Collected data:
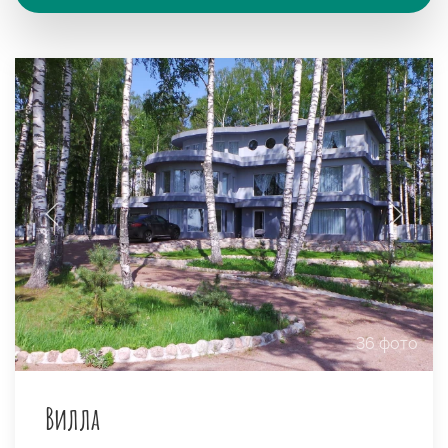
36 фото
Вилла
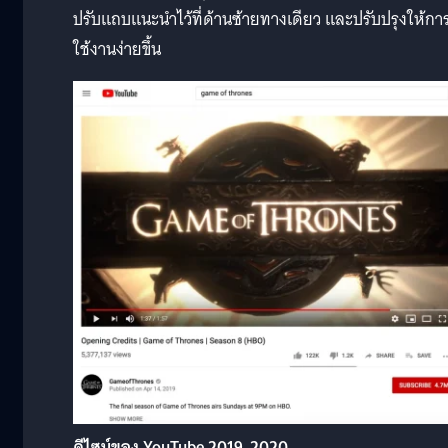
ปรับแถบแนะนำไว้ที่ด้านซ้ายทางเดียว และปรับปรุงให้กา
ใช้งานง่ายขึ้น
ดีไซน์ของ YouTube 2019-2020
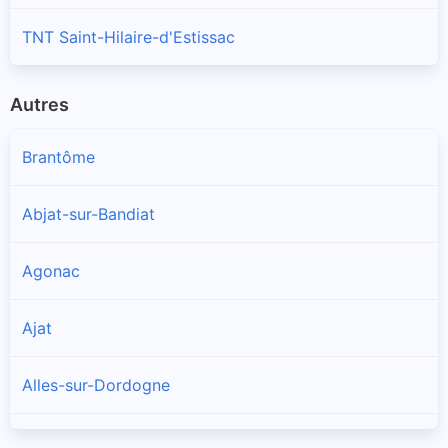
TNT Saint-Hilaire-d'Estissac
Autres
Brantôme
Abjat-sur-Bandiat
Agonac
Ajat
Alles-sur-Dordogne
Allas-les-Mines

(PROBLEM STATEMENT)
Write out every line of text from the records above again, word for word and in the same order, leaving out the pictures.

(SOLVED EXERCISE)
36 фото
Вилла
ปรับแถบแนะนำไว้ที่ด้านซ้ายทางเดียว และปรับปรุงให้กา
ใช้งานง่ายขึ้น
ดีไซน์ของ YouTube 2019-2020
TNT Saint-Hilaire-d'Estissac
Autres
Brantôme
Abjat-sur-Bandiat
Agonac
Ajat
Alles-sur-Dordogne
Allas-les-Mines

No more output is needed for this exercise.